Data —
▼▼▼

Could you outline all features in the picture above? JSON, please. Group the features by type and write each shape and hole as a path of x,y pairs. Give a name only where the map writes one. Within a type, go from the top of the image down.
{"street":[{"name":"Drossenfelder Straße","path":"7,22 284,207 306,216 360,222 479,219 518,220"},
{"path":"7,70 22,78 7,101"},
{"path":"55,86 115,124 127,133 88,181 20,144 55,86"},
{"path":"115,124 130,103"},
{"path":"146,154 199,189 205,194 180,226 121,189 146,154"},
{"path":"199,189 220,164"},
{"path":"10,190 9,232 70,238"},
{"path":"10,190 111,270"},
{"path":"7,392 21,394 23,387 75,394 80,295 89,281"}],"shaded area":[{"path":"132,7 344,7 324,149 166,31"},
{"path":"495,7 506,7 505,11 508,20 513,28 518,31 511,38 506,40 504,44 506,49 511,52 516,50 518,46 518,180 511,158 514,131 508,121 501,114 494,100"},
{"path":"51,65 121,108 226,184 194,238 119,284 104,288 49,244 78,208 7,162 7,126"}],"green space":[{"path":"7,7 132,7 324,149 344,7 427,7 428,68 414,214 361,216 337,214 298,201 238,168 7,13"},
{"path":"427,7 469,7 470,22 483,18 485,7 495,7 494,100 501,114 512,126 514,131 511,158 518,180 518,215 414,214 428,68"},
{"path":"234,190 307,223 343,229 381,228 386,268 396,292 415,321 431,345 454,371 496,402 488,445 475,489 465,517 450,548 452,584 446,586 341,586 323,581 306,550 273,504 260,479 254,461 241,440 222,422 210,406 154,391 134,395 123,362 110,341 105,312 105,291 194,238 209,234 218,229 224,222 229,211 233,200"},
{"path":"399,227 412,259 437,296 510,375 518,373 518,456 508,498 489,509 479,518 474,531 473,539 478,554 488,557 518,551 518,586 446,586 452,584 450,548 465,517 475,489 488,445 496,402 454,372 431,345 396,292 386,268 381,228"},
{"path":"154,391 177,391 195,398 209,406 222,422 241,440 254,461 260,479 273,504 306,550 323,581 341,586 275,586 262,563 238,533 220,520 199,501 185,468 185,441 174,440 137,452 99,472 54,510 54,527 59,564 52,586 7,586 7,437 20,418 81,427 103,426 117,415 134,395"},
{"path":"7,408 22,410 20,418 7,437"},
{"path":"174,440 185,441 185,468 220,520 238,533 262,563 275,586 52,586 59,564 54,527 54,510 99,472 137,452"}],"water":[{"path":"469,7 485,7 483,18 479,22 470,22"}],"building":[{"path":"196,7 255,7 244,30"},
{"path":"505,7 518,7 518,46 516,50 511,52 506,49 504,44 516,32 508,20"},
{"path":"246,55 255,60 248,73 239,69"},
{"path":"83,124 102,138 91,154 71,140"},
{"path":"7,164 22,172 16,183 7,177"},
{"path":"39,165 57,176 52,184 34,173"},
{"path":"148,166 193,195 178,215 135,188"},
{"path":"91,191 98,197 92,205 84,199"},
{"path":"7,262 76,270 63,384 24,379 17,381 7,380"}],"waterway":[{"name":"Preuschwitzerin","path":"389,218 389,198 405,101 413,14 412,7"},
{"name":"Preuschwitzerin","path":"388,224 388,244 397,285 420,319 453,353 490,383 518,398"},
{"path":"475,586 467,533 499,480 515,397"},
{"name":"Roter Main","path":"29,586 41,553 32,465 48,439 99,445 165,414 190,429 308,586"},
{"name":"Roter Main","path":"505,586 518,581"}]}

▲▲▲
▼▼▼

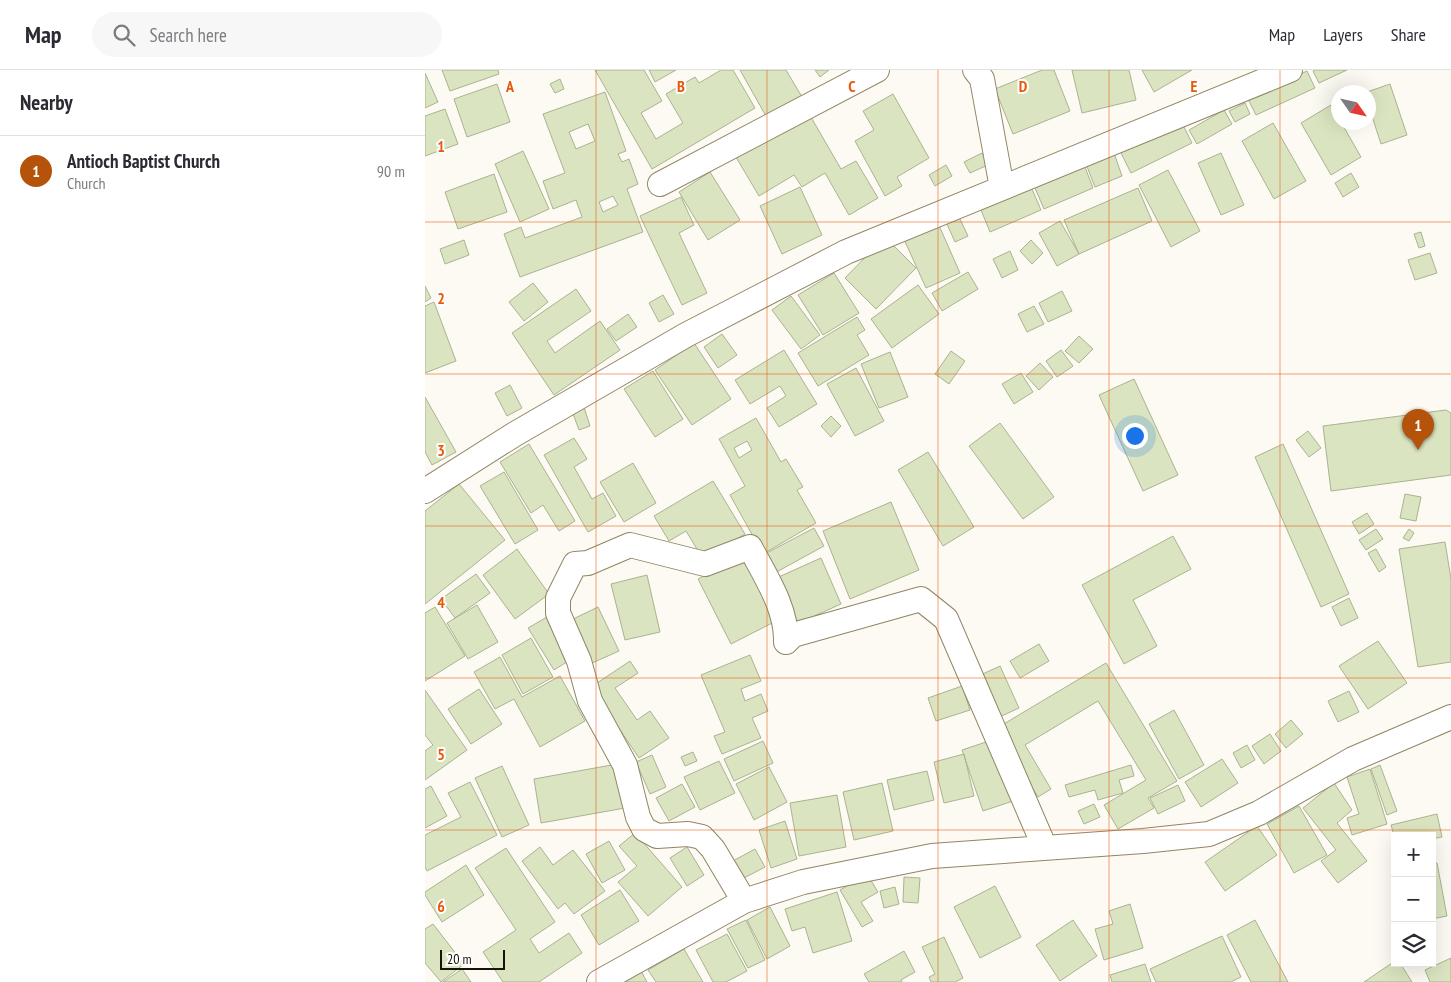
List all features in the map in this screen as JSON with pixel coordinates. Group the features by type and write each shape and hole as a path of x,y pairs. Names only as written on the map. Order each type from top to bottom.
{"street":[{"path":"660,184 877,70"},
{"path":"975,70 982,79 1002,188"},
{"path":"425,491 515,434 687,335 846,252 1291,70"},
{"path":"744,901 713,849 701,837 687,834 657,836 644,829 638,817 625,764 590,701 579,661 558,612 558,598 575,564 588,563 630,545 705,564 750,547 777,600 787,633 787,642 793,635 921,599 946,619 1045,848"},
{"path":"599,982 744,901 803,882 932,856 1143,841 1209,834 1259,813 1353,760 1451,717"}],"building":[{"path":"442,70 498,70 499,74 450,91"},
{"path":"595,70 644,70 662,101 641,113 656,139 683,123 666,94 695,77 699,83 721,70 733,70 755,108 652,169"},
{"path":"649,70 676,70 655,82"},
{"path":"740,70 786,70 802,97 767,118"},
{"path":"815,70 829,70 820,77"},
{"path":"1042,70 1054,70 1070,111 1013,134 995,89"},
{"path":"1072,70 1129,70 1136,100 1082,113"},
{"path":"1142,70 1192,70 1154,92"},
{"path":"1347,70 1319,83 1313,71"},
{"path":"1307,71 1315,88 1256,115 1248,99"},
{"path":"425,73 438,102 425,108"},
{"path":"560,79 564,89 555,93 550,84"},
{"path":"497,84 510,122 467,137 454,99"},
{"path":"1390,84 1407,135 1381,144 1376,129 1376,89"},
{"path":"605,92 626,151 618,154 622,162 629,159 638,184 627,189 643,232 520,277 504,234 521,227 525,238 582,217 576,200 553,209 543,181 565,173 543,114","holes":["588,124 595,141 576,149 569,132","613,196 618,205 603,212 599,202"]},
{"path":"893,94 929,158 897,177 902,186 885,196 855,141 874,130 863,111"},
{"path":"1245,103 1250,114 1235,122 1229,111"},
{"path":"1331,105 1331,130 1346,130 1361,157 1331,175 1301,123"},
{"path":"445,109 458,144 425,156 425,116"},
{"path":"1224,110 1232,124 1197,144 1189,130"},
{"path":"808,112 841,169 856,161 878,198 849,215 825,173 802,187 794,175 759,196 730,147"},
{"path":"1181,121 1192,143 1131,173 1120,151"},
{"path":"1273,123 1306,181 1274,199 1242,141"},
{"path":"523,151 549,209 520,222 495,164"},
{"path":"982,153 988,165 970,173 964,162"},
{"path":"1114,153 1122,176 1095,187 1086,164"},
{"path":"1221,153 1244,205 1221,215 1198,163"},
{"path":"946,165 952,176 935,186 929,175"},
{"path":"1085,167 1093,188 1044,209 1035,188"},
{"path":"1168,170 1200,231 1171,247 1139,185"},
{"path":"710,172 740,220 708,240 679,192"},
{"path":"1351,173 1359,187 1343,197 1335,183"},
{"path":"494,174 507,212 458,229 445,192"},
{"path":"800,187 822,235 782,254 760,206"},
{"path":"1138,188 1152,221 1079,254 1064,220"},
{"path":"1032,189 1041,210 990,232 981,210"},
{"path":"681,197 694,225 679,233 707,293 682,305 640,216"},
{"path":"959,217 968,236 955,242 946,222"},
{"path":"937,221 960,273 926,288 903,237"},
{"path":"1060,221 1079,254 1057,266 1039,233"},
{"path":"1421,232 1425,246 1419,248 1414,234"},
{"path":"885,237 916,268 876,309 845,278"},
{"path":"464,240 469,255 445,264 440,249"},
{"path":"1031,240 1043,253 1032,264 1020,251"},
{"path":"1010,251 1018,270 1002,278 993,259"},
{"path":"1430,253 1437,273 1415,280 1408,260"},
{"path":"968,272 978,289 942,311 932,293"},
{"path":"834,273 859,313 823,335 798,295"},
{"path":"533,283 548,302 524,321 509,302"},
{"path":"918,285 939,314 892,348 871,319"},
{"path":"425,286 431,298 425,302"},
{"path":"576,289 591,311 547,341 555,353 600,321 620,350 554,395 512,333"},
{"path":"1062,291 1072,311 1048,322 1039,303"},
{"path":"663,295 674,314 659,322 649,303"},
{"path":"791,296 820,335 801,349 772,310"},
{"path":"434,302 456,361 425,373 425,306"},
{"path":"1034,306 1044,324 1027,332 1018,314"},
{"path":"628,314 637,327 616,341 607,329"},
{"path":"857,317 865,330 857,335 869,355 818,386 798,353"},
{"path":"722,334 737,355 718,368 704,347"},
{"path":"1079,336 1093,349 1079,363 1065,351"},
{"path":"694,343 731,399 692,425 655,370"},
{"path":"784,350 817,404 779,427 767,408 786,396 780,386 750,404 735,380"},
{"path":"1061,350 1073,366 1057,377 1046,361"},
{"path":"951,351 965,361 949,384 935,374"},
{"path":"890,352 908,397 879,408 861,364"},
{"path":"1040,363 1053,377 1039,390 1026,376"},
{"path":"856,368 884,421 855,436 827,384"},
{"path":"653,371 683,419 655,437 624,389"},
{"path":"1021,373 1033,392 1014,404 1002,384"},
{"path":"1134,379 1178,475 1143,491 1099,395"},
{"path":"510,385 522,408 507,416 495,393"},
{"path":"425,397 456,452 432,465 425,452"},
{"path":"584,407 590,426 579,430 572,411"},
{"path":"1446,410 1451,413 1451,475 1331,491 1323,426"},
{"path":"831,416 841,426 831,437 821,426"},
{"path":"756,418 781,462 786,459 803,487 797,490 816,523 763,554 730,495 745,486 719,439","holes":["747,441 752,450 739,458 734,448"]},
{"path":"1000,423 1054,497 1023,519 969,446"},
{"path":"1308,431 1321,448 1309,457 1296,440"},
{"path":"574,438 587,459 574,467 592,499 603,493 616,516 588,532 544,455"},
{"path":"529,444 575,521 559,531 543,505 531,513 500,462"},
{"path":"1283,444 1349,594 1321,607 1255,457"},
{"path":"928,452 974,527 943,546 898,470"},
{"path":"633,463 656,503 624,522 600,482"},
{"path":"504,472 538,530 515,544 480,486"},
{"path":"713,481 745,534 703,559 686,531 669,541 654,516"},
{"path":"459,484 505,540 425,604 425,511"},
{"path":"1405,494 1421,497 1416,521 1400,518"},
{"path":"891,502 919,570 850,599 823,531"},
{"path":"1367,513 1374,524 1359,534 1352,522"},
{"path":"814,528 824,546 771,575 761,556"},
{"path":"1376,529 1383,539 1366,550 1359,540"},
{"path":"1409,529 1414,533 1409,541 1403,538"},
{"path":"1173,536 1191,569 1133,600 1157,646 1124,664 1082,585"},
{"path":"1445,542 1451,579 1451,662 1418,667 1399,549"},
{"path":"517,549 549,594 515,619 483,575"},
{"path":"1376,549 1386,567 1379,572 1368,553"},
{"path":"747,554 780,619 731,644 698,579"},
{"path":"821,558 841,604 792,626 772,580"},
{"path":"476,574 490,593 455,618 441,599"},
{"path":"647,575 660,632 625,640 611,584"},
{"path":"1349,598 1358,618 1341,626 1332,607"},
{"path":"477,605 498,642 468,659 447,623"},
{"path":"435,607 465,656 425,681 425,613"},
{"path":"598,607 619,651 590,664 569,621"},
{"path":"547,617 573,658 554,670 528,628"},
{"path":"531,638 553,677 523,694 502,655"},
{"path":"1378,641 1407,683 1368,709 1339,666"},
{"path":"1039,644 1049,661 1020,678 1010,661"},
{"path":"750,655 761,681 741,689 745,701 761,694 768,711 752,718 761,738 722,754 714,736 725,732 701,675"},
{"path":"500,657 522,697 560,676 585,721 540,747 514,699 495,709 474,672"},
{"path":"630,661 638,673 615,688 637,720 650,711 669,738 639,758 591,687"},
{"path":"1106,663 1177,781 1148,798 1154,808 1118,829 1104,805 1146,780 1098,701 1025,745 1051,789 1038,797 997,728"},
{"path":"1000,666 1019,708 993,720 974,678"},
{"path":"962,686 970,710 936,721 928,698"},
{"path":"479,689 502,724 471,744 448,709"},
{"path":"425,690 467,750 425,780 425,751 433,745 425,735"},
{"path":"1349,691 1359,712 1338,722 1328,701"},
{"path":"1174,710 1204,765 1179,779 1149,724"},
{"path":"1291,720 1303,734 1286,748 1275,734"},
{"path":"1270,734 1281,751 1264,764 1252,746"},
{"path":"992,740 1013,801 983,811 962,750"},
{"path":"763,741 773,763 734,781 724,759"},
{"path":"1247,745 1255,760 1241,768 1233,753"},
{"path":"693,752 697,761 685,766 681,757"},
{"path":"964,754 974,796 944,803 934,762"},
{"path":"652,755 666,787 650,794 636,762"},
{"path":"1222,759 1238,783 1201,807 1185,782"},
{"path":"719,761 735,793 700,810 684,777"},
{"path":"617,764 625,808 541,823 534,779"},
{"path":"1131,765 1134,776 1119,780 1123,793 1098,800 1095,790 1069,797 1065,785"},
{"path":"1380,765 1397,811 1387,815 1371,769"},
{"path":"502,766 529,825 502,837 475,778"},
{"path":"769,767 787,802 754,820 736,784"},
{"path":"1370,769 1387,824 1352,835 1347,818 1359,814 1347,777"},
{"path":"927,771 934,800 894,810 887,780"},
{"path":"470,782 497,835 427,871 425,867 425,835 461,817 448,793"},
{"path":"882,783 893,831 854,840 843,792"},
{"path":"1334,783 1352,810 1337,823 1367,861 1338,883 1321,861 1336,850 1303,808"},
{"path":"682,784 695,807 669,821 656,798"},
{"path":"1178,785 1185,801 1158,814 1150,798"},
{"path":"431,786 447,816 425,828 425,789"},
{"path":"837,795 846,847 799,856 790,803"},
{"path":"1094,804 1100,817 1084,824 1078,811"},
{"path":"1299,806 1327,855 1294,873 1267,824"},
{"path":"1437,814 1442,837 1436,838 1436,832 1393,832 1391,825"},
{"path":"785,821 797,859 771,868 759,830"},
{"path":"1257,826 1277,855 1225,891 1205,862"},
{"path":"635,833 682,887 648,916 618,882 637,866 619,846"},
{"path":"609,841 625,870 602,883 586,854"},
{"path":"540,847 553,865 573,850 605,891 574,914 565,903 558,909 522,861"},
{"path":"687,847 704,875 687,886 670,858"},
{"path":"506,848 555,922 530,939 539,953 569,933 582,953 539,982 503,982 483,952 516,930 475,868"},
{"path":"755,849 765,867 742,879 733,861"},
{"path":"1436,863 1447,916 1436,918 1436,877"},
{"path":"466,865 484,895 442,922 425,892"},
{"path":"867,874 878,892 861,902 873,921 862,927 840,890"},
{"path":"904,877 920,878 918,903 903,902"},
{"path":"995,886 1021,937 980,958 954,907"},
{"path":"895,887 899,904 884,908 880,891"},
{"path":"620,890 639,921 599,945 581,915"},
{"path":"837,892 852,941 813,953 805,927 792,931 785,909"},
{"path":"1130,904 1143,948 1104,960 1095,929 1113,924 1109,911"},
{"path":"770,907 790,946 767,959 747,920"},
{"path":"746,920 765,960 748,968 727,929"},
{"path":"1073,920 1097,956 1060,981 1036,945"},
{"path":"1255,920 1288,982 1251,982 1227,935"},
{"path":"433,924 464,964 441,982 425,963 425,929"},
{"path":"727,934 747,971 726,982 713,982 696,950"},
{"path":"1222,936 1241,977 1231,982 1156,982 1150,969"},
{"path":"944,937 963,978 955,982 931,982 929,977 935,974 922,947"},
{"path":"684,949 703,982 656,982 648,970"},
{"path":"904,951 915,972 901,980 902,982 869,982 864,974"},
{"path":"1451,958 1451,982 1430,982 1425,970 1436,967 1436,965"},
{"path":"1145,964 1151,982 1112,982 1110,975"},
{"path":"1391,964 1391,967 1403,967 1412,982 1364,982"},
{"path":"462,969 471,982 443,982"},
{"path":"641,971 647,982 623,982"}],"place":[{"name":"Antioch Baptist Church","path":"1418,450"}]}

▲▲▲

Work request — Counting only lines that hold "Preuschwitzerin", state how many appear in the records, and give nothing but the number.

Final answer — 2